Yapılacak iş -> Ev ürünleri pazarındaki rekabeti anlatan metnin "Rekabetin Yeni Üssü" ifadesiyle başlayıp "ev tekstilinde rekabet..." ifadesiyle biten bölümünü harfi harfine yazıya geçirin.

Rekabetin Yeni Üssü

Yılların beyaz eşya devi Arçelik, radikal kararla hazır mutfak işine girdi. Adını mobilya ile duyuran İstikbal, ev tekstili pazarına adım attı. Yatak uzmanı Yataş, mobilya ve ev tekstilinde rekabet...

1.06.2003 03:00:000
Paylaş Tweet Paylaş
Yılların beyaz eşya devi Arçelik, radikal kararla hazır mutfak işine girdi. Adını mobilya ile duyuran İstikbal, ev tekstili pazarına adım attı. Yatak uzmanı Yataş, mobilya ve ev tekstilinde rekabet edeceğini açıkladı. Vestel ise sadece TV ile yetinmeyecek… Sadece bu kadar mı? “Scrambled merchandising”, birbiriyle ilişkili ürünleri aynı yerde satma anlayışını benimseyen ve bayiden gelen sesi dinleyen şirketler, giderek daha fazla para harcanan evlerin içine iyice yerleşmeye kararlı görünüyor.  
 
Son birkaç yıldır önemli bir trend değişikliği var. İşin arkasında “Scrambled merchandising”, yani birbiriyle ilişkili ürünleri aynı yerde satmak yaklaşımı var. Hedefte ise konutlar, yaşadığımız evler yer alıyor. Elektronikten beyaz eşyaya, mobilyadan tekstile çok sayıda şirket bu yaklaşımı benimsiyor ve “core Business”ını çok aşmadan, ilişkili ürünlere yönelmeye devam ediyor.

Veri listesi ->
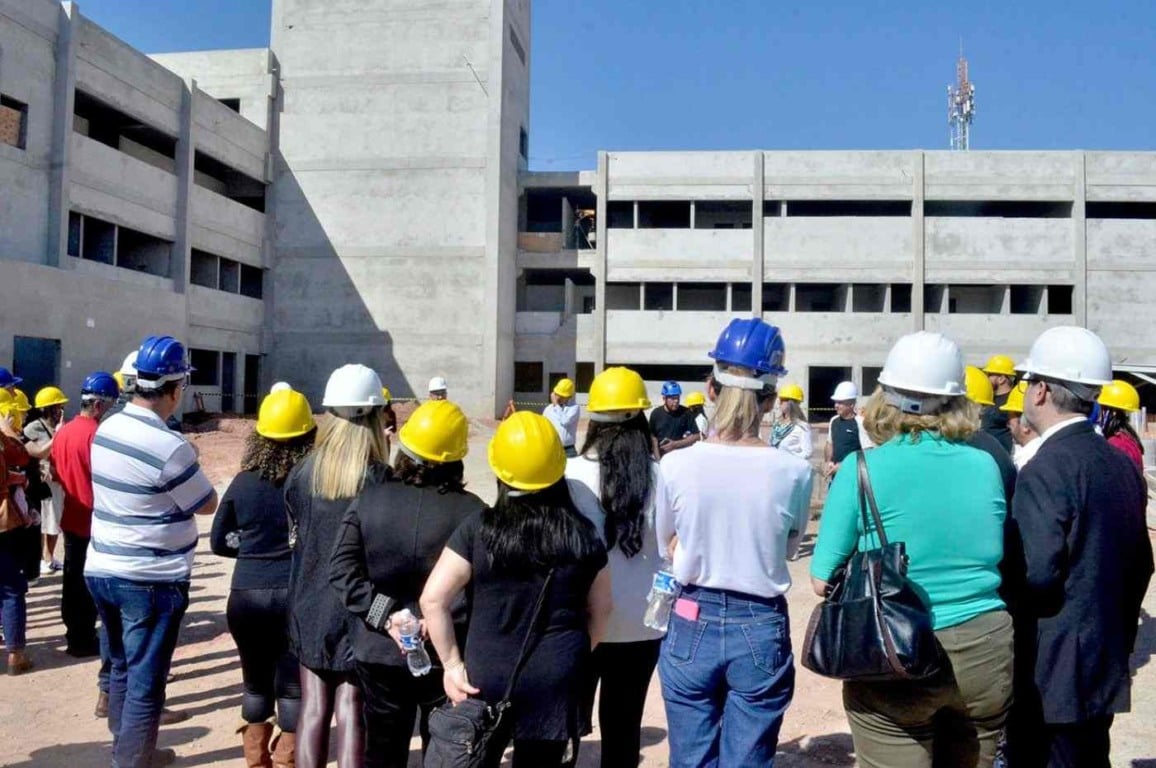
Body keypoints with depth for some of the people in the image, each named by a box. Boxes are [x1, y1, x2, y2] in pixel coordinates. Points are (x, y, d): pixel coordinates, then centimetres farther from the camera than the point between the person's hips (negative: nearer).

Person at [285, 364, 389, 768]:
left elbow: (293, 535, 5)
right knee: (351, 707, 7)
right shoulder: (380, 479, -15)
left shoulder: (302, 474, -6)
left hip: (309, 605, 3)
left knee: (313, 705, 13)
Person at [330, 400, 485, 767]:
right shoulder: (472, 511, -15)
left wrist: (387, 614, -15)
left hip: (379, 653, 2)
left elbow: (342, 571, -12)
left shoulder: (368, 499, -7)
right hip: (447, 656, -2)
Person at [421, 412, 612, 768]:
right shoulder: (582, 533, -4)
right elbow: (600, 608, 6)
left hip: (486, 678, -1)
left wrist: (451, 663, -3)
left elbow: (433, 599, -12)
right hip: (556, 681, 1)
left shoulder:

Çözümünüz ->
Rekabetin Yeni Üssü

Yılların beyaz eşya devi Arçelik, radikal kararla hazır mutfak işine girdi. Adını mobilya ile duyuran İstikbal, ev tekstili pazarına adım attı. Yatak uzmanı Yataş, mobilya ve ev tekstilinde rekabet...